Dans un manoir de Parnam, deux bébés dormaient profondément dans un berceau du salon. Leurs mères veillent sur eux.

« En les voyant côte à côte comme ça, on dirait des jumeaux. Ça me rappelle Cian et Kazuha », confie Roroa.

« Tu as raison », acquiesce Tia. « Si leurs couleurs de cheveux n’étaient pas différentes, je pourrais les confondre. »

Elles étaient toutes deux belles-sœurs, et leurs grossesses avaient été découvertes presque en même temps. Hilde leur avait fait passer leurs examens réguliers ensemble, et elles avaient accouché presque en même temps. Elles s’étaient rétablies après l’accouchement et Roroa emmenait souvent son bébé jouer chez Julius et Tia.

Les mères attentionnées avaient continué.

« Léon dort avec la bouche grande ouverte. Il sera un jour un gros bonnet. »

« Tius est si calme. Je sens en lui l’intelligence de Lord Julius. »

Le fils de Roroa avec Souma s’appelait Léon Amidonia, et le fils de Tia avec Julius s’appelait Tius Lastania. Parce qu’ils étaient tous deux bébés, Léon et Tius se ressemblaient comme deux gouttes d’eau, mais les fines mèches de cheveux sur la tête de Léon étaient d’un brun foncé, tandis que les cheveux de Tius étaient d’un beige clair.

Tandis que les mères regardent leurs enfants avec amour, les pères les observaient depuis une table située un peu plus loin, où ils prenaient une tasse de thé.

« Ces deux-là sont des mères… Cela me rend plutôt émotif rien que d’y penser », dit Souma entre deux gorgées de thé. « Tu sais… elles n’ont pas l’air si différentes que lorsque je les ai rencontrées. »

« Eh bien, après l’âge de seize ans, je suppose que deux ou trois ans ne font pas une grande différence. »

« Mais sur le plan émotionnel, c’est tout à fait vrai.
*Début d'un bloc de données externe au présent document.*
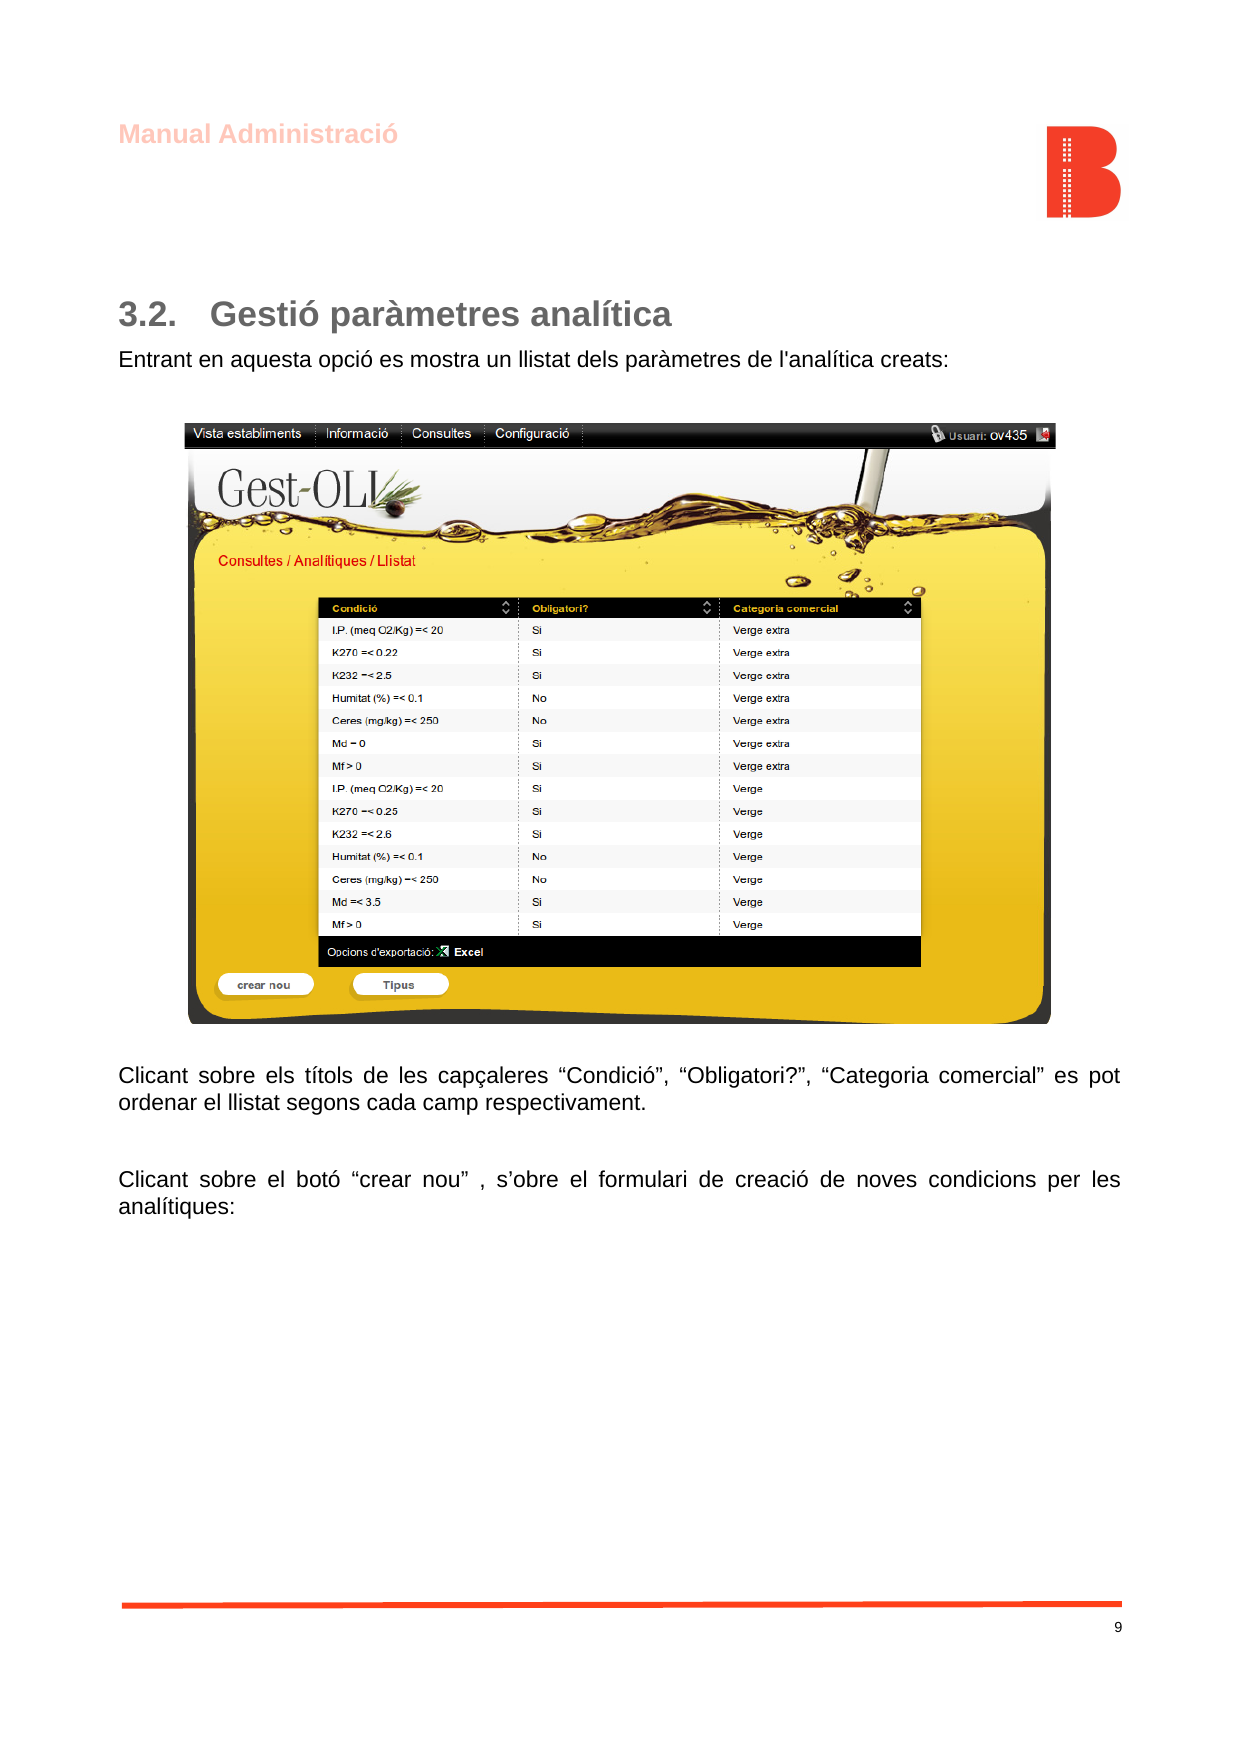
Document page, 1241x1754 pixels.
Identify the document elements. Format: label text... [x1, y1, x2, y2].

picture [184, 423, 1056, 1024]
text Entrant en aquesta opció es mostra un llistat dels paràmetres de l'analítica creats: [118, 346, 1122, 372]
picture [1036, 124, 1130, 221]
text Clicant sobre els títols de les capçaleres “Condició”, “Obligatori?”, “Categoria comercial” es pot ordenar el llistat segons cada camp respectivament. [118, 1062, 1122, 1115]
text Clicant sobre el botó “crear nou” , s’obre el formulari de creació de noves condicions per les analítiques: [118, 1166, 1122, 1219]
subtitle Gestió paràmetres analítica [118, 293, 1122, 333]
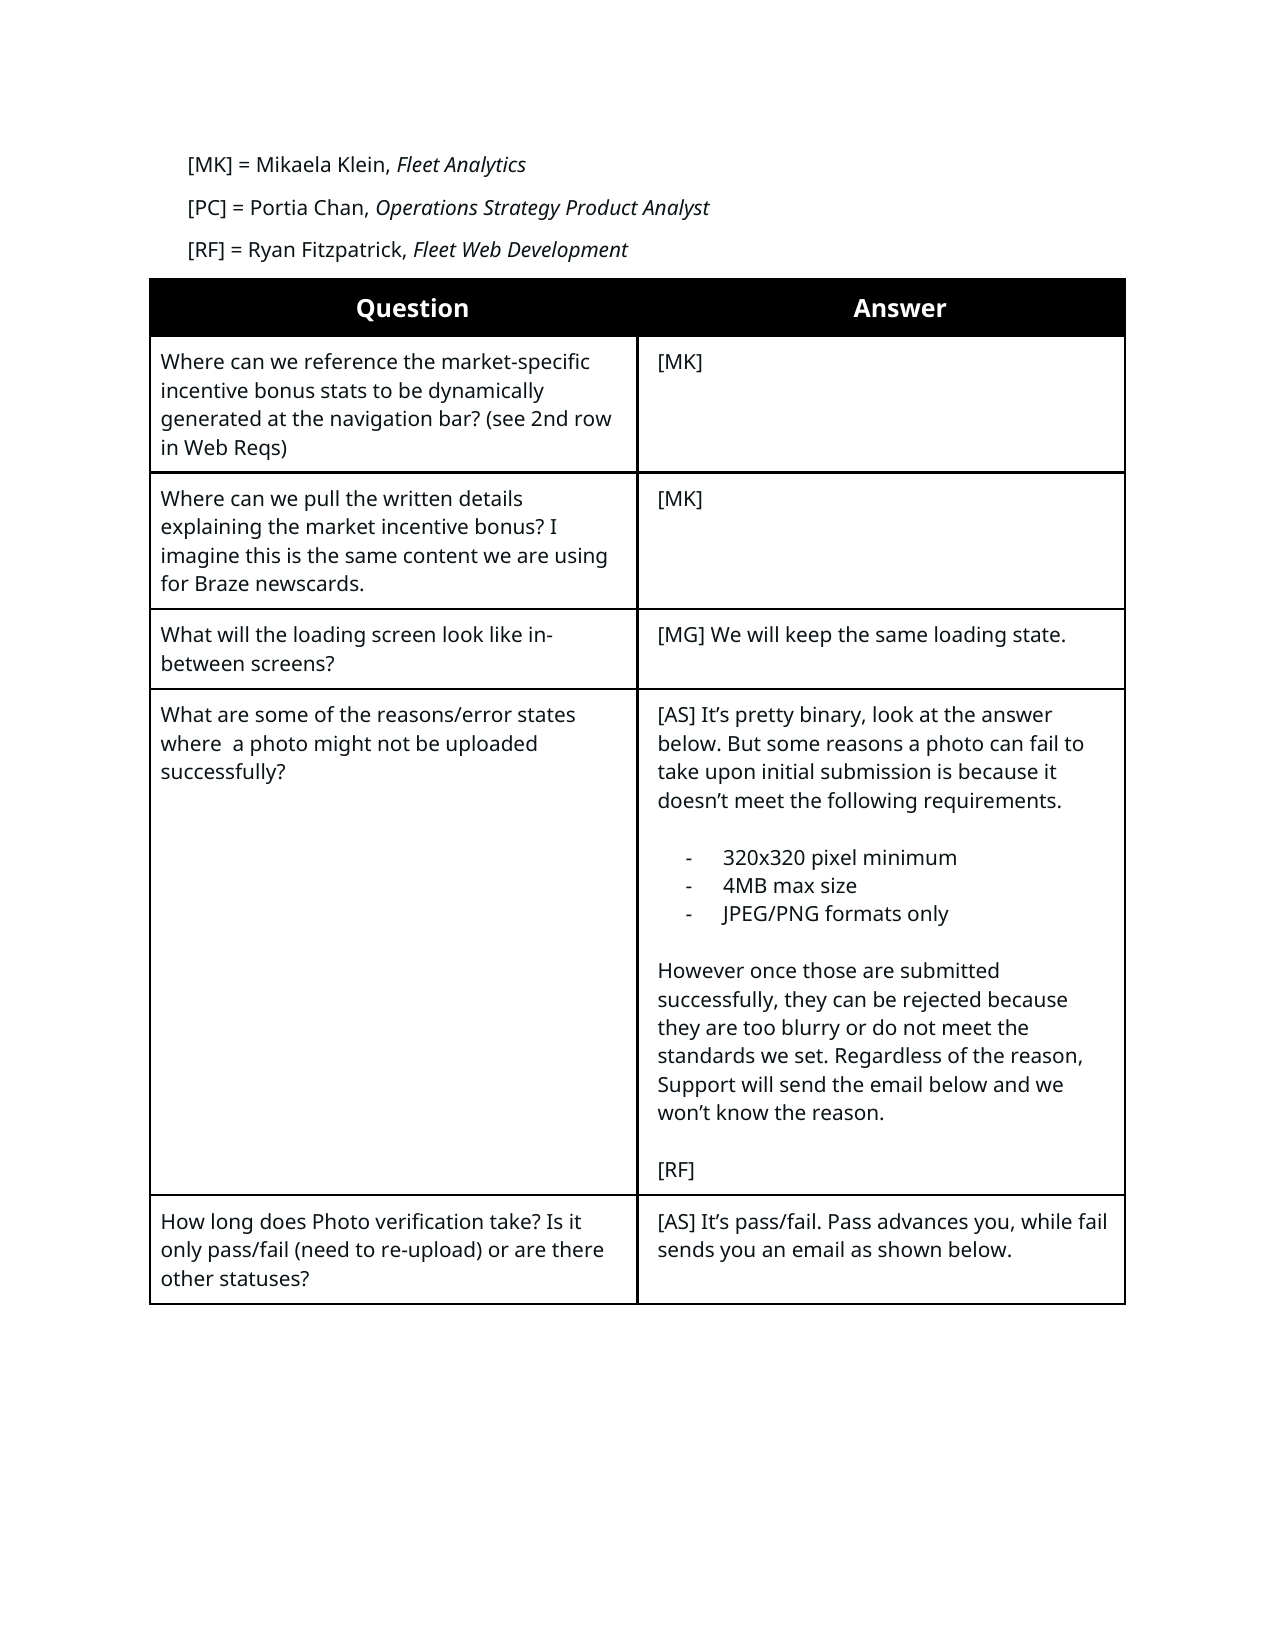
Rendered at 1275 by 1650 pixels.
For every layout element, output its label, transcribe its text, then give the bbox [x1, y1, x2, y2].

table_cell [MG] We will keep the same loading state. [639, 610, 1124, 688]
table_cell Where can we reference the market-specific incentive bonus stats to be dynamically generated at the navigation bar? (see 2nd row in Web Reqs) [151, 337, 636, 471]
table_cell How long does Photo verification take? Is it only pass/fail (need to re-upload) or are there other statuses? [151, 1196, 636, 1302]
text [MK] = Mikaela Klein, Fleet Analytics [187, 150, 1125, 178]
table_cell [MK] [639, 337, 1124, 471]
text [RF] = Ryan Fitzpatrick, Fleet Web Development [187, 235, 1125, 264]
table_cell [MK] [639, 474, 1124, 608]
table_cell [AS] It’s pretty binary, look at the answer below. But some reasons a photo can fail to take upon initial submission is because it doesn’t meet the following requirements. 320x320 pixel minimum 4MB max size JPEG/PNG formats only However once those are submitted successfully, they can be rejected because they are too blurry or do not meet the standards we set. Regardless of the reason, Support will send the email below and we won’t know the reason. [RF] [639, 690, 1124, 1194]
table_header Answer [639, 280, 1124, 335]
table_cell What are some of the reasons/error states where a photo might not be uploaded successfully? [151, 690, 636, 1194]
text [PC] = Portia Chan, Operations Strategy Product Analyst [187, 193, 1125, 221]
table_cell [AS] It’s pass/fail. Pass advances you, while fail sends you an email as shown below. [639, 1196, 1124, 1302]
table_header Question [151, 280, 636, 335]
table_cell Where can we pull the written details explaining the market incentive bonus? I imagine this is the same content we are using for Braze newscards. [151, 474, 636, 608]
table_cell What will the loading screen look like in-between screens? [151, 610, 636, 688]
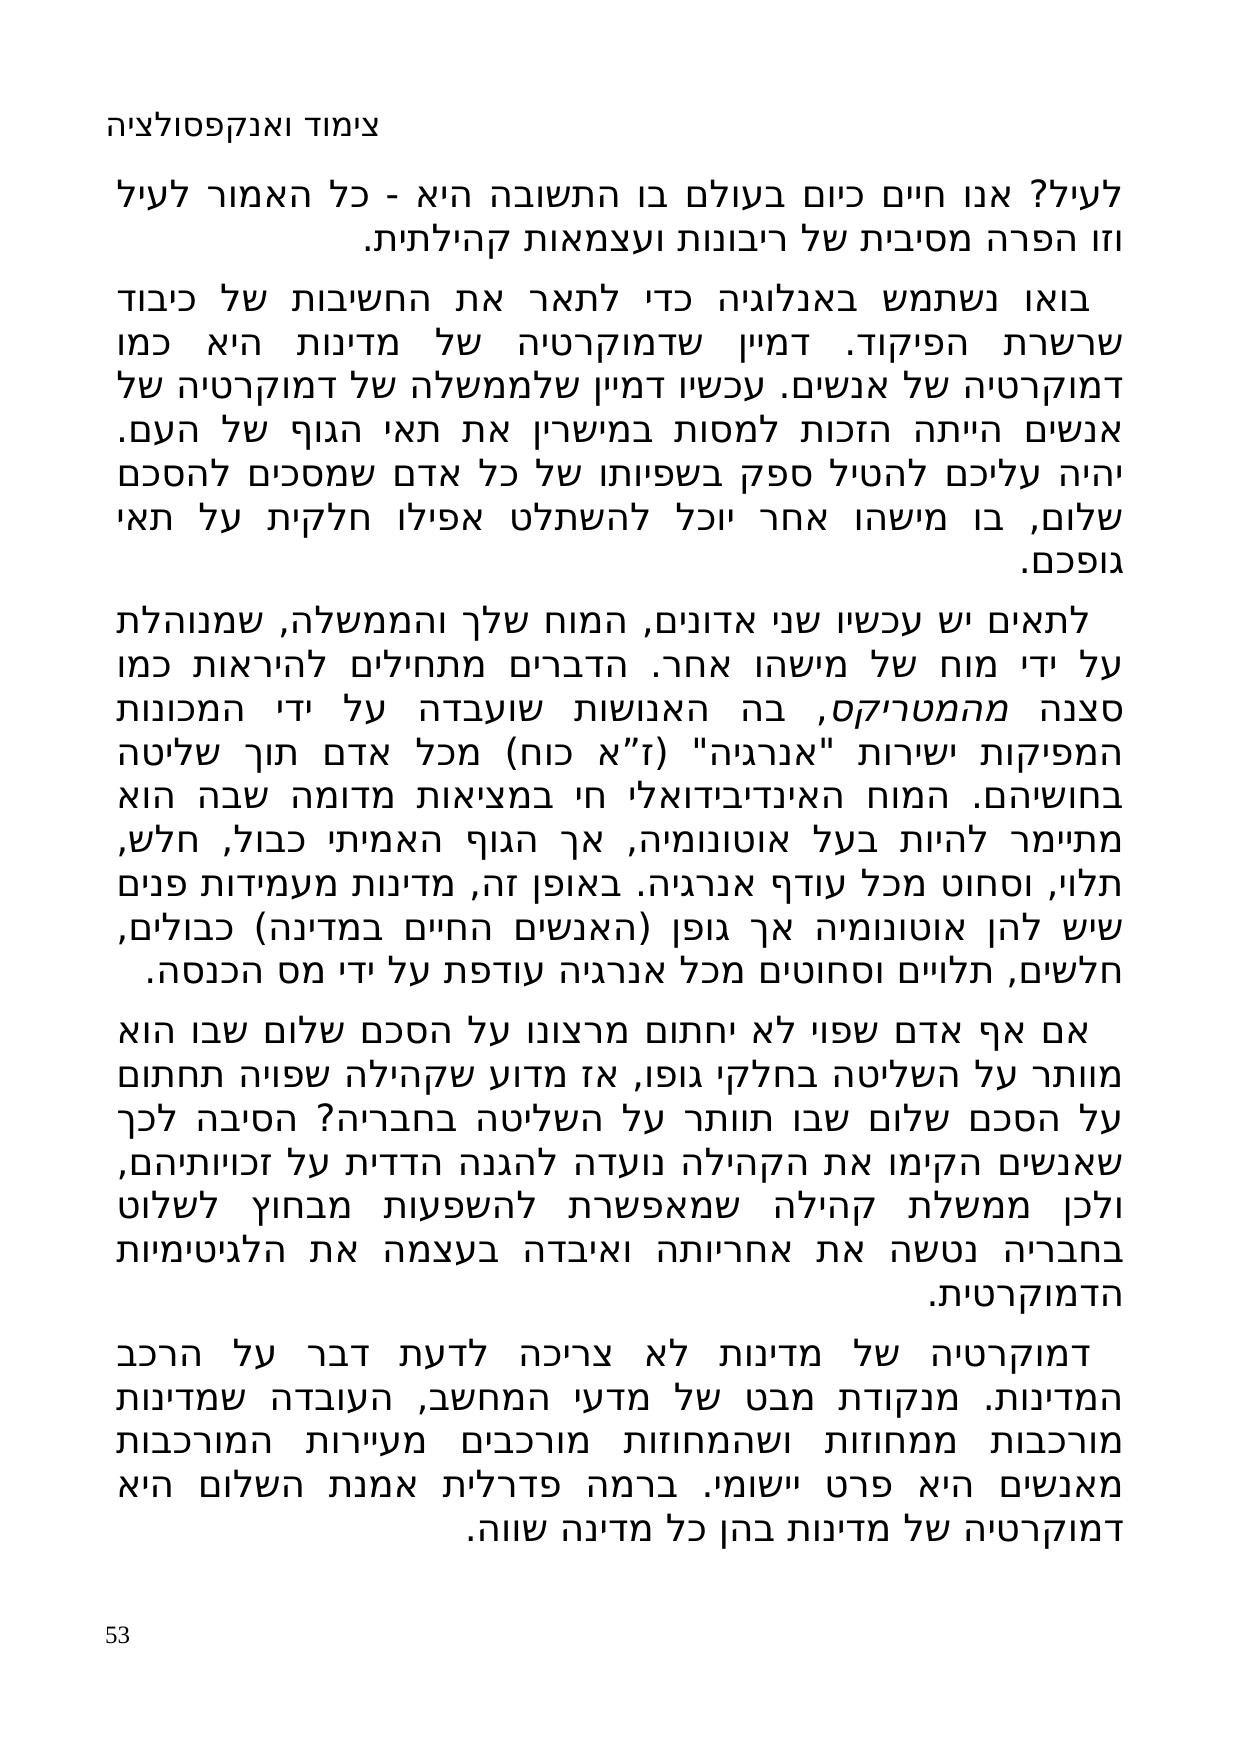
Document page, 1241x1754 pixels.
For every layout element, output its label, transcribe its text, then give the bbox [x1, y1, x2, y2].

On dit que les hommes ne grandissent pas beaucoup après avoir eu des enfants, mais lorsqu’une femme donne naissance à un enfant, elle devient une nouvelle créature appelée mère… C’est du moins ce que j’ai entendu dire. »

« Parles-tu d’expérience ? »

« Nous en sommes à notre quatrième, après tout. Je ne peux même pas les retenir à ce stade. »

« Heh, tu dis ça comme s’il y avait une période où tu pouvais le faire », dit Julius d’un ton taquin.

« Oh, laisse tomber », répondit Souma en haussant les épaules.

Tous deux discutaient avec désinvolture en regardant leurs femmes et leurs enfants bien-aimés.

Quelqu’un qui verrait cette scène paisible serait-il capable de dire que ces deux hommes avaient autrefois mené des armées de dizaines de milliers d’hommes l’une contre l’autre dans une bataille à mort ?

« Merci de nous avoir présenté le docteur Hilde », dit Julius en s’inclinant. « C’est grâce à elle que la mère et l’enfant sont en bonne santé. »

« Hilde est la seule personne que tu dois remercier. Même si je ne t’avais pas présentée, le Royaume a beaucoup de sages-femmes et de gynécologues maintenant. Je pense que n’importe lequel d’entre eux aurait pu t’aider sans que cela fasse une grande différence pour celui que tu as choisi », dit Souma en faisant un signe de la main.

Julius acquiesça. « Il est vrai que le Royaume est en avance en matière de systèmes médicaux. »

« Honnêtement, c’est un domaine dans lequel je souhaite que nous nous développions de plus en plus. Je pense que nous avons encore besoin de plus de médecins et d’hôpitaux, mais… cela nécessiterait aussi d’augmenter les impôts, j’en suis sûr. »

« C’est une chose importante à faire, mais… Je vois bien que les gens se rebiffent », dit Julius en croisant les bras et en grommelant.

« Oui. Je parlais justement avec Roroa du fait que nous devrions peut-être soumettre l’idée au Congrès du Peuple. »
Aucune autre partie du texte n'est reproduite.